The Mother of Henry
In 1968, a year of watershed moments in the United States: The assassinations of Dr. Martin Luther King and Bobby Kennedy, lunar space exploration and the Vietnam War, Connie, a single mother gets a job at Sears in Boyle Heights, an economic hub in Los Angeles where people of all cultures and nationalities shop and work. When Connie’s son gets drafted and is sent to Vietnam, her mother makes her pray to La Virgen de Guadalupe for his protection. As Connie tries to remember how to pray, La Virgen appears to her and their friendship grows as she navigates work, love, war and her new independence.
Dementia (2002)
Skeletons aren’t the only things that come out of the closet in this award-winning Latino swansong about the glamorous death of Moises (his friends call him Moe.) Mortality never seemed so fabulous as he invites his closest friends over for a “going away for good party.” Demented fantasies abound as his alter ego, a torch singing drag queen, tempts him into his famous final scene.
Solitude
Inspired by Octavio Paz's The Labyrinth of
Solitude, a collection of essays on Mexican thought
and identity, Solitude explores love, death, destiny
and family through a contemporary lens. Set on the
day of the million-immigrant march, a wealthy
lawyer hosts a reception following his mother's
funeral, gathering together the childhood friends
he left behind 20 years ago.
HOPE: Part II of a Mexican Trilogy
Hope: Part II of A Mexican trilogy, is the first of the series to be fully realized on stage. Underscored by the musicality of the 1960's this play highlights the political, social and cultural shifts of American life in this era - the loss of innocence, the sexual revolution, military engagement, the assassination of a beloved President and the subsequent disillusionment and questioning of authority- through the lens of a Mexican-American family in the process of assimilation.
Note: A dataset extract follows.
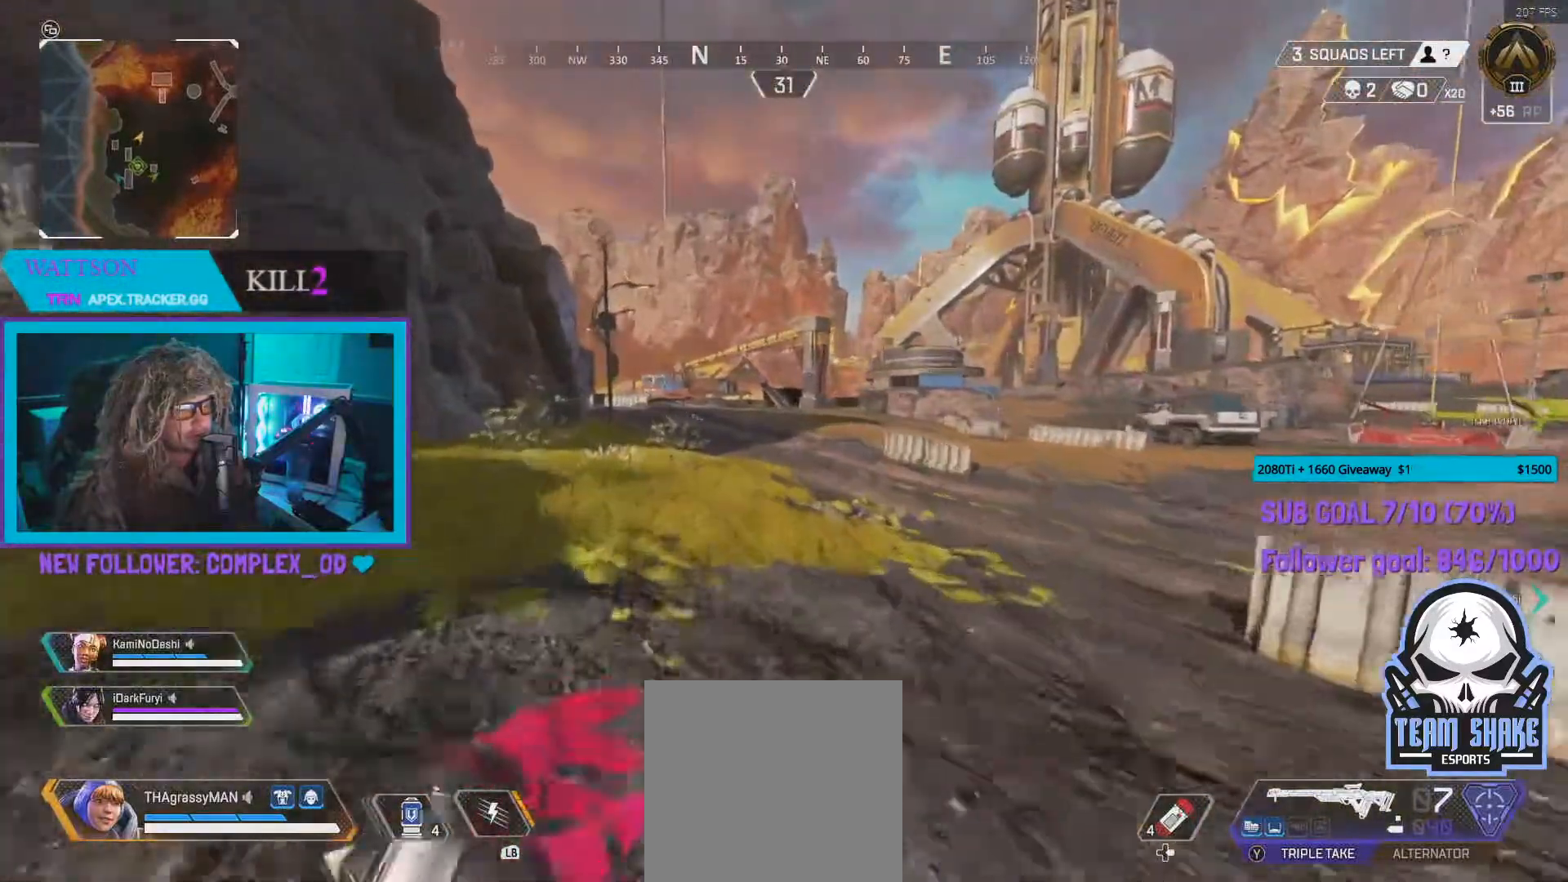
{"buttons": [], "left_stick": "up", "right_stick": "center", "events": []}
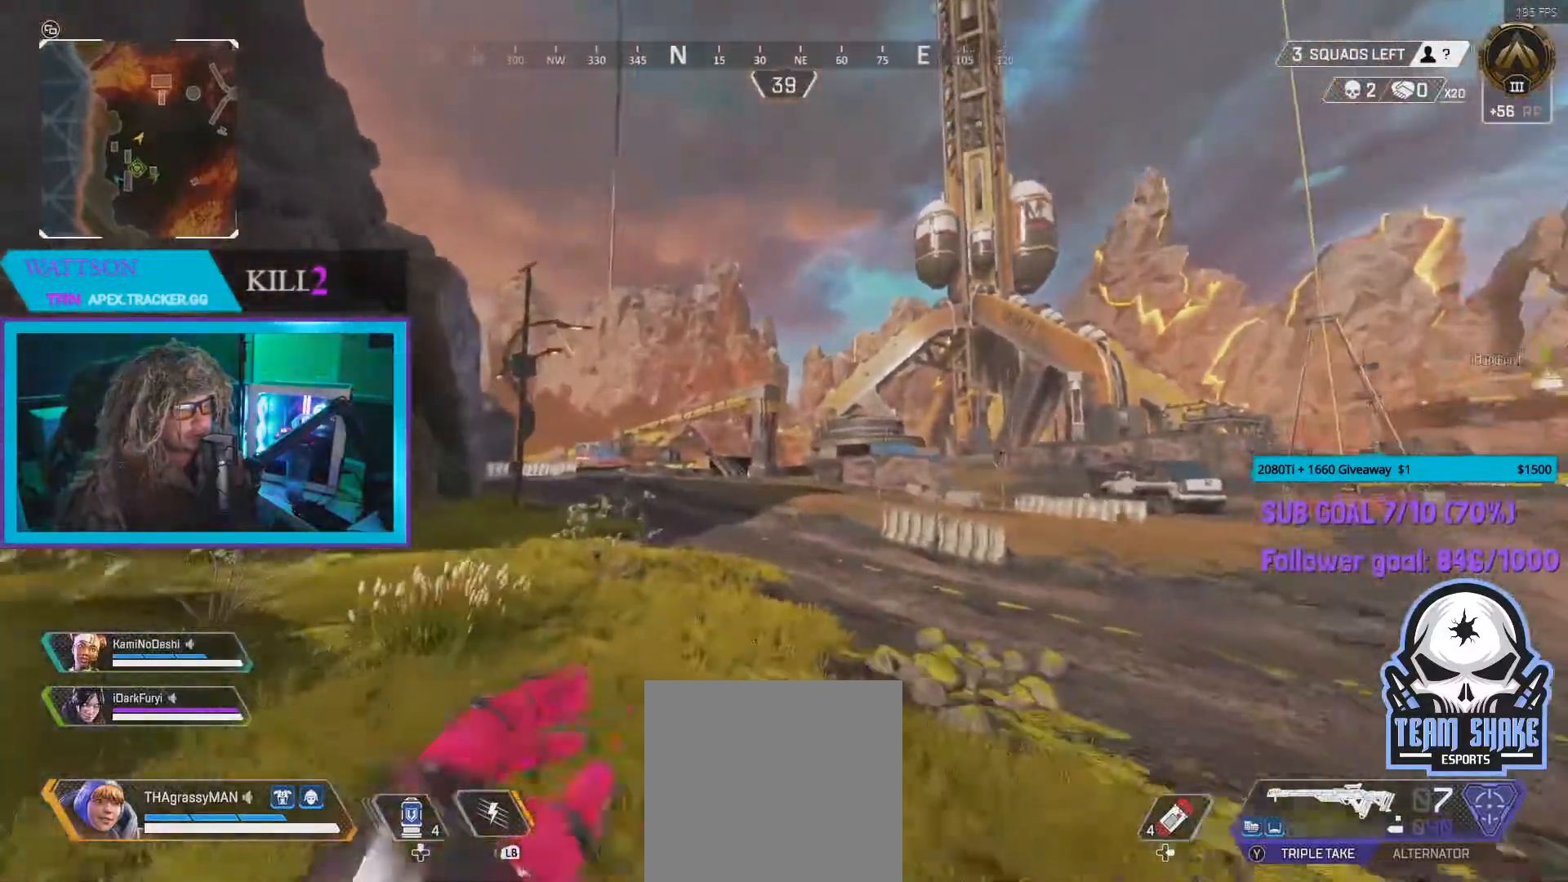
{"buttons": [], "left_stick": "up", "right_stick": "center", "events": [[217, "R1", "down"], [300, "R1", "up"], [400, "R1", "down"], [483, "R1", "up"]]}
CHARITY: Part III of a Mexican Trilogy
Charity is the third play in the Trilogy. In this final installment the world mourns the death of Pope John Paul II, the centenarian matriarch of the family is visited by the ghost of her great grandson slain in Iraq, and a newly arrived relative from Mexico suddenly appears.
La Olla
Adapted from the Roman comedy The Pot of Gold by Plautus. What would you do if you won the lotto? Buy a house? Help your relatives? What if you found a pot of gold? In La Olla, Leo, a bit player in a shady 1950’s L.A. nightclub, finds a pot full of cash and is overtaken by greed and mistrust as he plans to use the money to become a “star.” As he focuses on keeping his treasure safe, the nightclub show must go on as music plays, dancers dance, and Leo falls into a frenzied state of confusion where motives are misinterpreted with hilarious results.
A Mexican Triology: An American Story
A Mexican Trilogy is in fact an American story that follows the Morales family over the span of 100 years to highlight the Latina/o experience in the U.S. Employing music to evoke eras and moods, the three parts of this play—Faith, Hope, and Charity—paint a canvas of universal family struggle that eloquently explores the eternal sense of belonging we all crave: to family, to culture, to country. Staged as an ambitious five-hour experience with a meal break, patrons also have the flexibility to view it in two parts.